I agree that is has become a buzzword. However bullies have existed since Cain and Abel. Just because liberals have hijacked the word doesn't mean it is meaningless, objectively speaking. There is room for it in a Catholic understanding and it would be categorized under sins against charity. Picking on someone and intimidating them for no good reason is sinful whether one, both or neither of you is liberal. Call it by another name if you wish, the concept remains the same and under normal circuмstances, it is sinful.
No. Cain was not a "bully." Cain was a murderer. Murder is the first of the Four Sins that Cry to Heaven for Justice and is a bout as different from "bullying" as an elephant is from an ant. Do you see why precision in terms is so vital, and the confusion that arises when we throw terms around willy-nilly?
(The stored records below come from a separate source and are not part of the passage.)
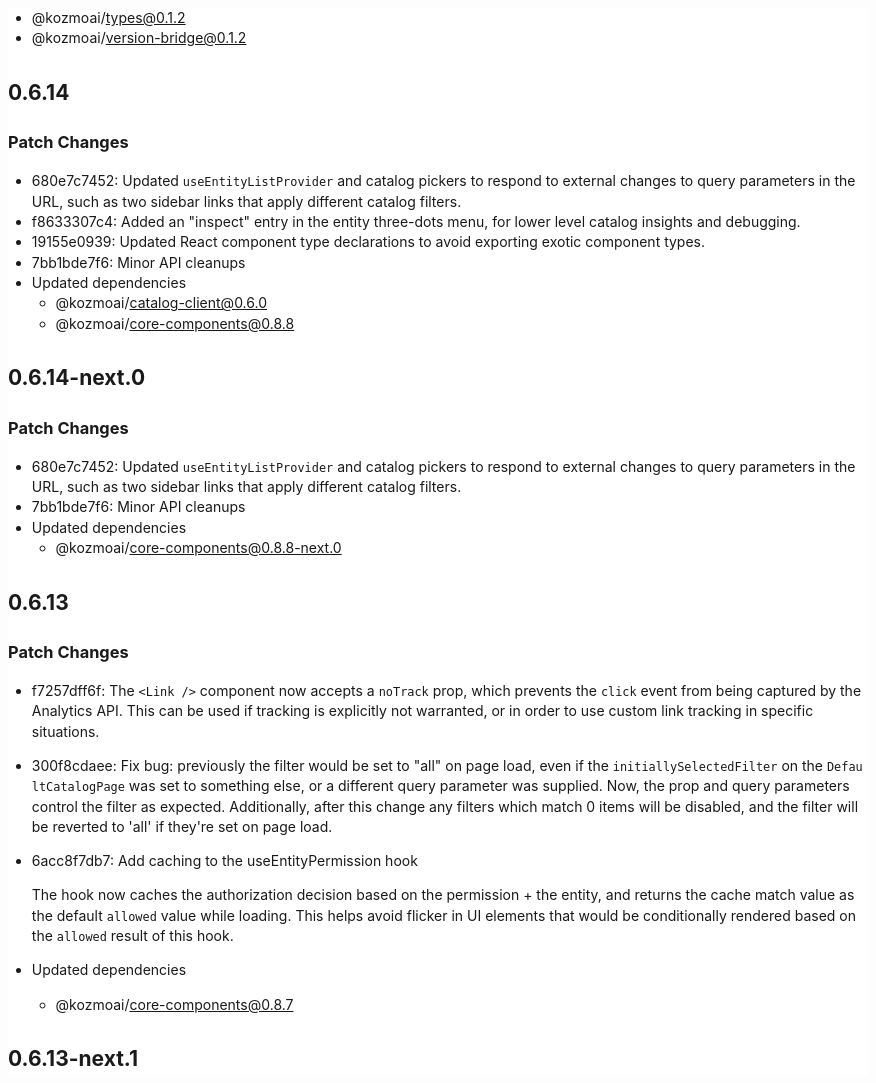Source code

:   - @kozmoai/types@0.1.2
  - @kozmoai/version-bridge@0.1.2

## 0.6.14

### Patch Changes

- 680e7c7452: Updated `useEntityListProvider` and catalog pickers to respond to external changes to query parameters in the URL, such as two sidebar links that apply different catalog filters.
- f8633307c4: Added an "inspect" entry in the entity three-dots menu, for lower level catalog
  insights and debugging.
- 19155e0939: Updated React component type declarations to avoid exporting exotic component types.
- 7bb1bde7f6: Minor API cleanups
- Updated dependencies
  - @kozmoai/catalog-client@0.6.0
  - @kozmoai/core-components@0.8.8

## 0.6.14-next.0

### Patch Changes

- 680e7c7452: Updated `useEntityListProvider` and catalog pickers to respond to external changes to query parameters in the URL, such as two sidebar links that apply different catalog filters.
- 7bb1bde7f6: Minor API cleanups
- Updated dependencies
  - @kozmoai/core-components@0.8.8-next.0

## 0.6.13

### Patch Changes

- f7257dff6f: The `<Link />` component now accepts a `noTrack` prop, which prevents the `click` event from being captured by the Analytics API. This can be used if tracking is explicitly not warranted, or in order to use custom link tracking in specific situations.
- 300f8cdaee: Fix bug: previously the filter would be set to "all" on page load, even if the
  `initiallySelectedFilter` on the `DefaultCatalogPage` was set to something else,
  or a different query parameter was supplied. Now, the prop and query parameters
  control the filter as expected. Additionally, after this change any filters
  which match 0 items will be disabled, and the filter will be reverted to 'all'
  if they're set on page load.
- 6acc8f7db7: Add caching to the useEntityPermission hook

  The hook now caches the authorization decision based on the permission + the entity, and returns the cache match value as the default `allowed` value while loading. This helps avoid flicker in UI elements that would be conditionally rendered based on the `allowed` result of this hook.

- Updated dependencies
  - @kozmoai/core-components@0.8.7

## 0.6.13-next.1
"Bullying," as everyone used to understand that term before feminists and fαɢɢօts got hold of it, is the act that is committed when a bigger, boorish child pushes around a smaller, weaker one. This is behavior that should be discouraged in children, but it is as natural and inevitable as any other childish behavior. It's a matter best left to parents and schoolmarms.
Murder, assault, and harassment are all, to varying degrees, intrinsically sinful. Killing, violence, and confrontation, however, are not intrinsically sinful. What separates these superficially similar lists of acts is intention and circuмstance. Throwing the word "bullying" around in the same fashion that our feminized, enfaggened culture does confuses matters by failing to make these distinctions and, before you know it, you're placing the Murder of Abel in the same category as children "picking on" one another.
Men are aggressive by nature and by God's Will. If a man puts that aggression to bad use by harassing someone unjustly, he commits sin. If he puts that aggressiveness to good use by confronting a sodomite or a heretic, he does good. Feminist sloganeering about "Bullies" fails to make this distinction, and damns all male aggression out of hand as "bullying." It behooves us to not play as fast and loose with language as the Enemies of the Faith do. And speaking of enemies:
Wouldn't God's enemies be our own? We are to pray for them. And there again, what is your definition of hatred? Would you wish for their damnation? Would you resent their contrition and conversion?
Yes, God's enemies are
supposed to be ours. But because man is fallen and prideful, most of our enemies tend to be "our" enemies; those who have trespassed against us. It is these to whom we must dispense with hate and show mercy.
A pernicious heretic, or apostate, or Satanist, or atheistic hater of God is God's enemy. We are to avoid their company like the plague. We are to condemn them verbally whenever possible, and, in Christian nations, the secular arm is to deal with such persons with utmost severity, including killing them. That is the kind of hatred the Holy Ghost commands through the words of King David:
Have I not hated them, O Lord, that hated thee: and pine away because of thy enemies? I have hated them with a perfect hatred: and they are become enemies to me. Psalm 138:21-22Not for nothing have the Modernists removed that Psalm from the "Liturgy of the Hours." They will espouse God's mercy all day long, but will have no talk of His Justice. Let us embrace both. God wills for all men to be saved, and so must we. But we know full well that all men will not be saved. And the saints in heaven do not weep for the condemned souls in hell, rather they rejoice that God's Justice has been done.